Actually, the fish also eats other larvae and competes with local mosquito eaters.
It is now considered an invasive species.

=== Discovery of Borrelia hispanica ===
De Buen discovered the bacterium Borrelia hispanica (= Treponema hispanica), which causes Spanish relapsing fever, a disease he characterised and described in full. He also identified the vector, Ornithodoros erraticus (= O. maroccanus), a tick of the family Ixodidae. The disease is endemic to the Iberian Peninsula and northwest Africa and is related to Borrelia crocidurae, found across Africa, the Middle East and Central Asia. He also studied leprosy and leishmaniasis, describing three new species of Phlebotomus.

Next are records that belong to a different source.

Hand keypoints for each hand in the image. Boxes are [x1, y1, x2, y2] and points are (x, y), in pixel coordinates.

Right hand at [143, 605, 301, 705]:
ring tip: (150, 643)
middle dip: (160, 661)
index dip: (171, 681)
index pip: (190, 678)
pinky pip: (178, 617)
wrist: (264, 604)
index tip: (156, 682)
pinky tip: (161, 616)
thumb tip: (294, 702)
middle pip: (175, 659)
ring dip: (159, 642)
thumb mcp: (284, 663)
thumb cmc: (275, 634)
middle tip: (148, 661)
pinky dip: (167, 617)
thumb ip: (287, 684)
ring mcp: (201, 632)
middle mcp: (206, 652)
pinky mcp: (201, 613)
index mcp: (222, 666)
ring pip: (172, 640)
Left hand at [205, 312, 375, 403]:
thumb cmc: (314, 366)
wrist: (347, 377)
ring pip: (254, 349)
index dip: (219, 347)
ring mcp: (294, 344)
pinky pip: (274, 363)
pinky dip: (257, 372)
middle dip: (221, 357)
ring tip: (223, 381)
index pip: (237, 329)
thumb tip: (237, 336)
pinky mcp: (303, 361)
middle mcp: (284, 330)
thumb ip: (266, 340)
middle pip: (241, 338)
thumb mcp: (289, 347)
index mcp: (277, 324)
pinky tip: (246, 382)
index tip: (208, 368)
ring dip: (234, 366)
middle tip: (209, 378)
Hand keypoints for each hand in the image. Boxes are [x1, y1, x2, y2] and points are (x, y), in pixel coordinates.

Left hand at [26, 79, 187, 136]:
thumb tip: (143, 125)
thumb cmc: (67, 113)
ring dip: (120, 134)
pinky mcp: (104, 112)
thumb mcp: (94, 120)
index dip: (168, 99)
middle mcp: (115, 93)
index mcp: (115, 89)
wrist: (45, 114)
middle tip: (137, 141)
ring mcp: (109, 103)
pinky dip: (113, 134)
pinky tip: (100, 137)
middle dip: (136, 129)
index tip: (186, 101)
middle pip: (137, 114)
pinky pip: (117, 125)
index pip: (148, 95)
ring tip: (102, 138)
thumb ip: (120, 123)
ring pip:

He was a member of the Malaria Commission of the League of Nations and president of the Red Cross. He represented Spain at the malaria congresses held in Rome (1925) and Algiers (1930).

== Legacy ==
The efficient antimalarial organisation that De Buen had helped build disappeared with the Civil War. By 1942, malaria had become the most serious public health problem in Spain and a new structure had to be built almost from scratch. The circumstances of De Buen's death contributed to the neglect of his scientific legacy during the Franco era.

In 2023, in compliance with the Law of Historical Memory, the street named after him in Navalmoral de la Mata, where he founded the Instituto Antipalafico in 1924, was restored to its original name, replacing the previous name of Calle Calvo Sotelo.

In 2025, a permanent exhibition dedicated to Dr. Sadi de Buen was inaugurated at the Museum of the History of Medicine and Health of Extremadura in Zafra, coinciding with the publication of the first biography of his life, Sadi de Buen. El Lorca de la Ciencia, by Manuel Garcia Gonzalez and Pepa Corbacho Jimenez.